━━━ TASK DATA

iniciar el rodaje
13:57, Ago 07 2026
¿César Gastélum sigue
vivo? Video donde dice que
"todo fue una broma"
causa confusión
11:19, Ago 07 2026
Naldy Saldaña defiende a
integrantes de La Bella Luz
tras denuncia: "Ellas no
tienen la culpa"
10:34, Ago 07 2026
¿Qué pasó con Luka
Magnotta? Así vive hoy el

━━━━━━

#### [TRY IT]
Reproduce the entries so that each line reads exactly as it did before.

#### [EXPECTED OUTPUT]
iniciar el rodaje
13:57, Ago 07 2026
¿César Gastélum sigue
vivo? Video donde dice que
"todo fue una broma"
causa confusión
11:19, Ago 07 2026
Naldy Saldaña defiende a
integrantes de La Bella Luz
tras denuncia: "Ellas no
tienen la culpa"
10:34, Ago 07 2026
¿Qué pasó con Luka
Magnotta? Así vive hoy el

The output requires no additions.